The Board of Correction, the city jails’ oversight body, has repeatedly cited missed medical visits as a key factor in deaths behind bars since Mayor Eric Adams took over in January 2022.

Most recently, on Friday, the board found that a Rikers detainee who died behind bars earlier this year was without a mattress for 18 hours and only got one outside recreation session in 15 days before he was found unresponsive in his cell.

Manuel Luna, 30, was also not brought to a medical clinic to receive methadone eight times from Oct. 25, 2023, through Jan. 12, 2024, according to the Board of Correction.

Luna, who was facing charges of stealing an e-bike, was found unresponsive inside his cell in the George R. Vierno Center on Jan. 19. Known as Panda to his friends, he was moved to that new housing area shortly before his death, the Daily News reported.

The city Medical Examiner has not determined the cause of the death.

Luna was a “loving person” who “always loved to make people laugh,” his brother, Angel Luna, told THE CITY.

In jail, he and others are “not being treated like human beings,” he said.

“If you can’t keep people alive, then close the jail down,” he added. “If a bakery can’t make bread, you close shop. The same for these jails. You can’t keep holding people there. They’re killing people, and they’re going to keep killing people. There is a trail of bodies left behind by the negligence and abuse.”

The Department of Correction did not immediately respond to an email seeking comment.

Weinstein’s situation isn’t totally different from those of other detainees in the hospital.

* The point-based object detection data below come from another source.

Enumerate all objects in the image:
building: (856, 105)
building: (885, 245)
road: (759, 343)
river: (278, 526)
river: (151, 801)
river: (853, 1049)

The former movie mogul can eat only hospital food and must wear sweats issued by the jail. He was forced to remove a Yankees baseball hat and sweatshirt, according to one of the jail sources.

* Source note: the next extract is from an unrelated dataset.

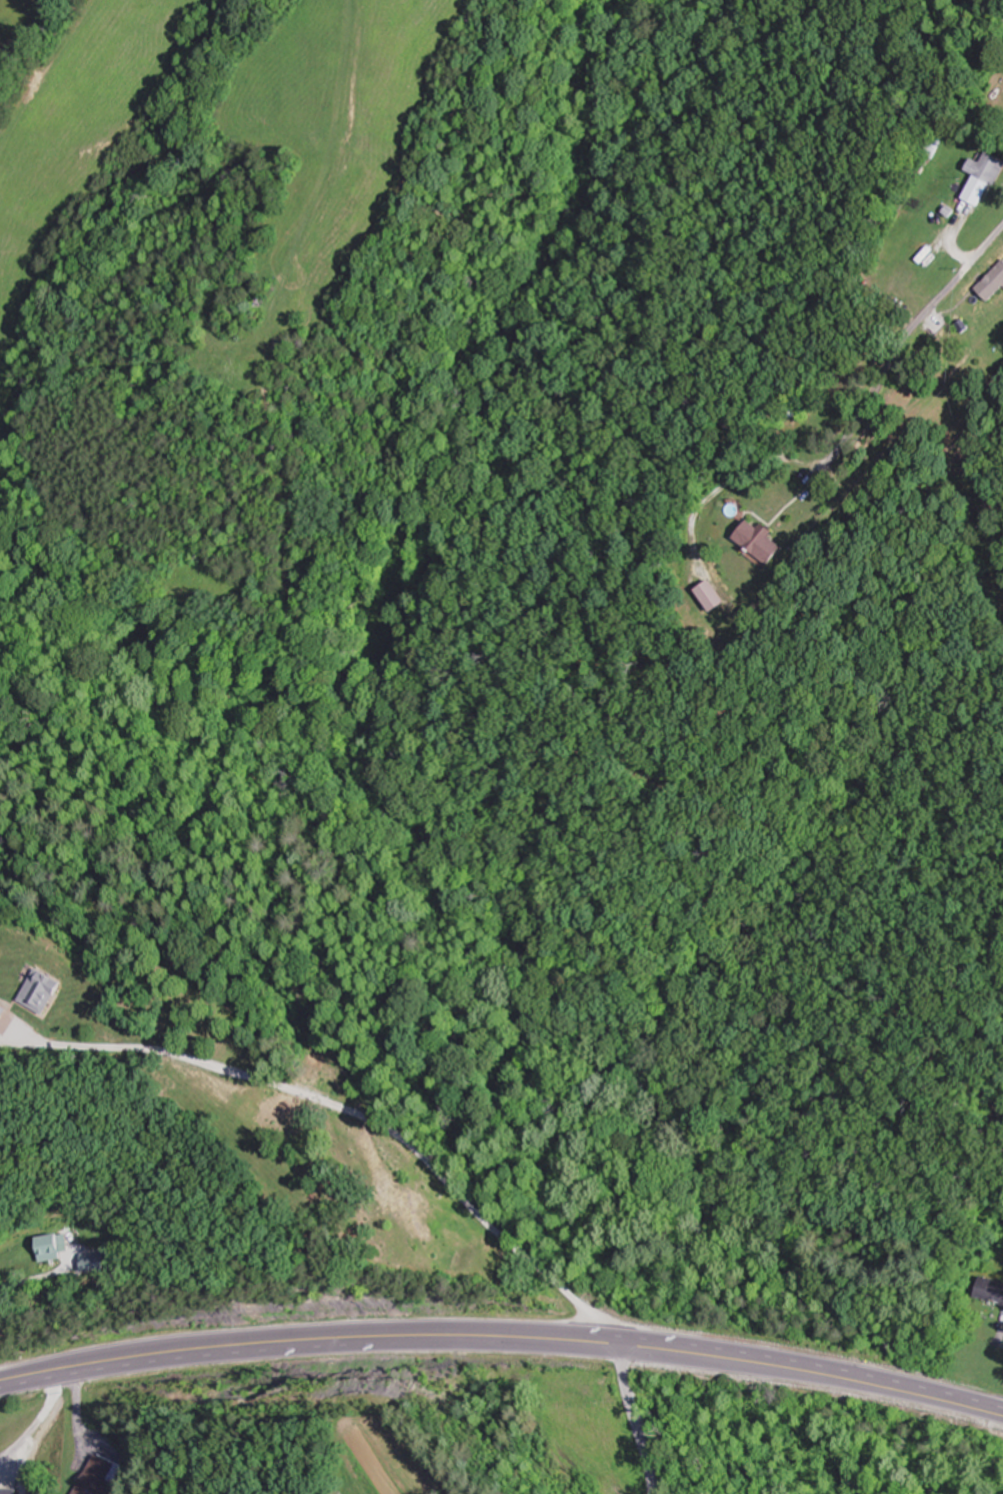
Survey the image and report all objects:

His visitors also must first go to the 19th floor to be screened and searched before they are allowed to meet him, the jail insiders said.

But it is still more convenient than the hours-long screening process that takes place on Rikers.

Until last month, Weinstein was incarcerated at the Mohawk Correctional Facility, about 100 miles northwest of Albany. He was moved back to city custody after New York’s highest court vacated his conviction, ruling that a trial judge unfairly allowed jurors to see and hear evidence that was not directly related to the charges.

The decision tossed his 23-year prison sentence and called for a retrial.

Weinstein remains in prison because in 2022 he was convicted of another rape in Los Angeles. He was sentenced to 16 years in prison in that case.